Work instructions
An exact reproduction of the lines from the one with "position:absolute; left:188px; top:70px;" to the end of the data below is required. No other lines may be included.

──────── Task material

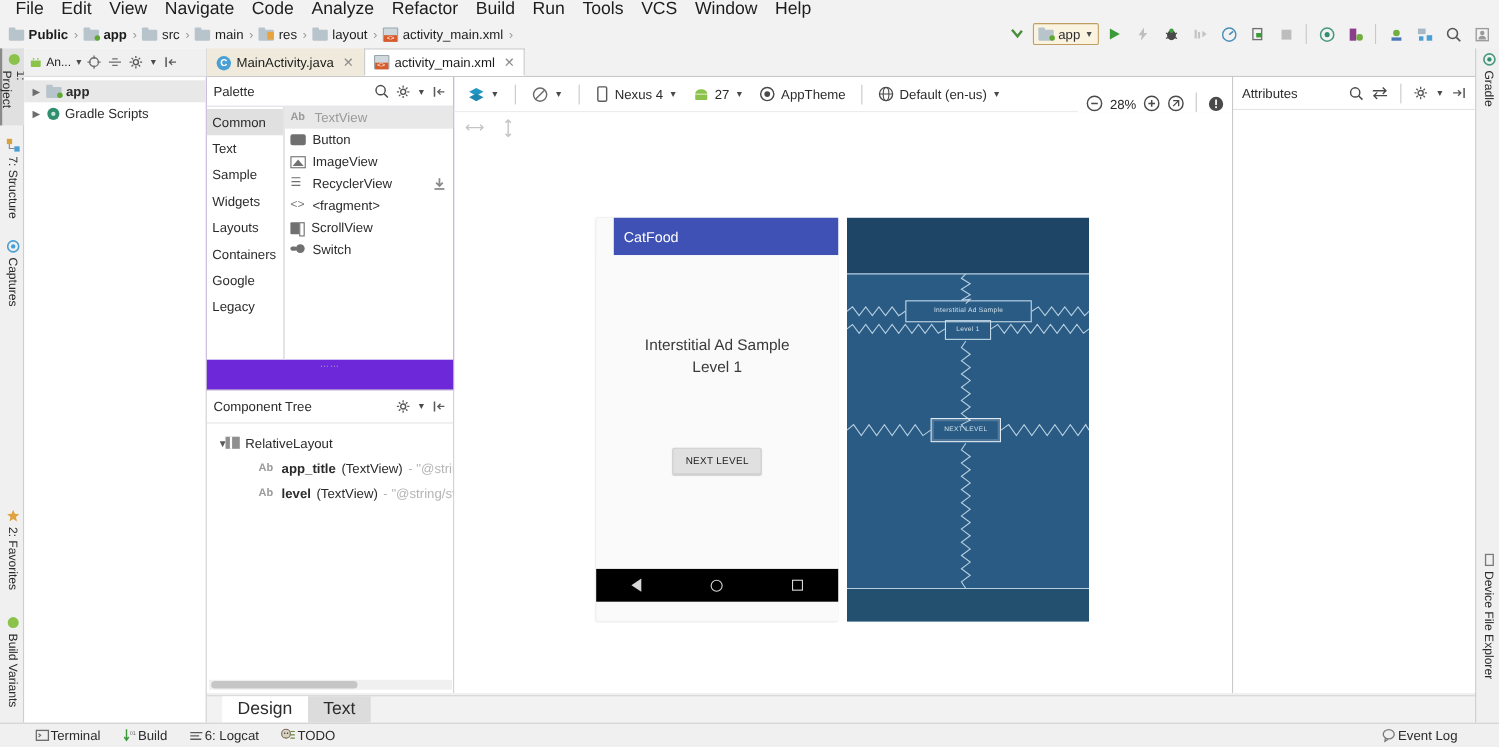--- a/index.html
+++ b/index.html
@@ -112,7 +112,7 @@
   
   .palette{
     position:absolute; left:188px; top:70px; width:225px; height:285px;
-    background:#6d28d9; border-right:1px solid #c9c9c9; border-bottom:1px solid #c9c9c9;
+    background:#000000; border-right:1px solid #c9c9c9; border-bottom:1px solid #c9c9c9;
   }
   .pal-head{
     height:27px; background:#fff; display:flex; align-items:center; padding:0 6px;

────────────────

Solution
     position:absolute; left:188px; top:70px; width:225px; height:285px;
-    background:#6d28d9; border-right:1px solid #c9c9c9; border-bottom:1px solid #c9c9c9;
+    background:#000000; border-right:1px solid #c9c9c9; border-bottom:1px solid #c9c9c9;
   }
   .pal-head{
     height:27px; background:#fff; display:flex; align-items:center; padding:0 6px;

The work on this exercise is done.